Iman Humaydan was born in 1956. She has written four novels, which aretranslated into many languages. Her last novel 50 Grams of Paradise won Katara Prize in 2016. In 2017, The French translation of the novel was shortlisted for the Literary Prize of the Arab World Institute in Paris. Her first novel B as in Beirut tells the stories of women living in a time of war, on the demarcation line between the two parts of the Beirut. Since 2015 is Creative Writing Professor at University Paris 8. She is a co-founder of PEN Lebanon, and its current president. A Board member of Pen International. The author writes currently her fifth novel and lives between Beirut and Paris. Intelekti Publishing published two of her novels in Georgian: B as in Beirut and Wild Mulberries. The novels were translated to Georgian by Darejan Gardavadze.
Other Lives
(excerpt from the novel)
Perhaps my sole habit is tied to memory: a permanent feeling of being in a transient state since I left Lebanon. In my house in Mombasa I leave my handbag on the table in the entryway, as though I’m about to leave at any minute or only there on a short trip, visiting strangers. “Myriam, this is your house. This is your house and you are its mistress, why don’t you put your things away? Why do you leave stuff scattered around like this, in suitcases?” Chris always repeats these questions impatiently, in his English accent, when he sees my things left for days in the small hallway next to the front door of the house.
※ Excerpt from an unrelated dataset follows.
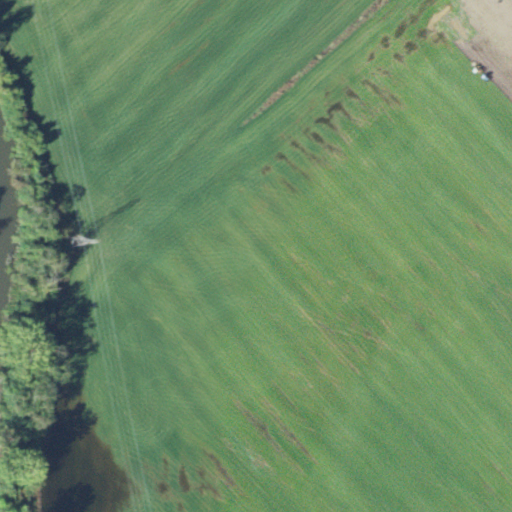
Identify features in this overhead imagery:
power tower: (68, 240)
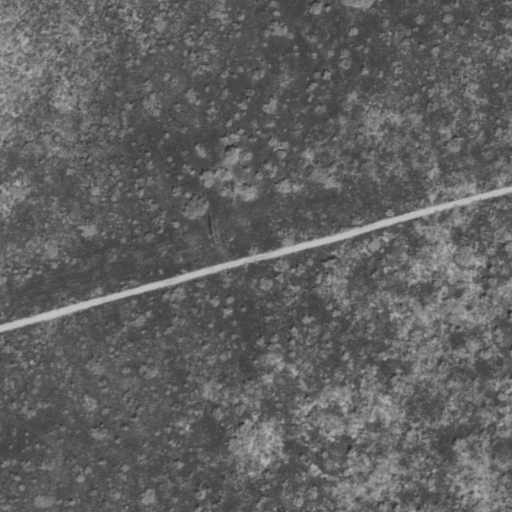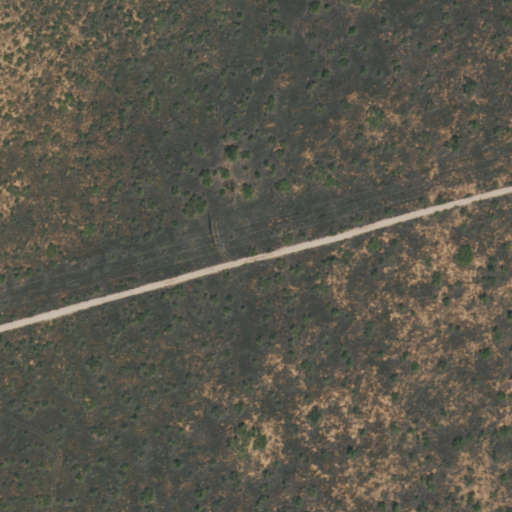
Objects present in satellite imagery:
power tower: (210, 240)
He looks at my address book and the leather bag where I keep the novels that I receive from Lebanon. I take them with me in the car or leave them in the front garden of the house where I often sit. But Chris’s words don’t diminish my feelings of alienation from him—if anything they make it worse. I’m well aware that my habit of always being on alert and nervously ready for anything is something I brought with me from wartime Beirut, from the memory of bomb shelters and needing to move from one place to another, safer one. This remains inside of me, never leaving me, throughout years of nomadic moving and wandering between Adelaide and Mombasa. I know that my anxiety has become like my shadow and long ago left its imprint on my personality.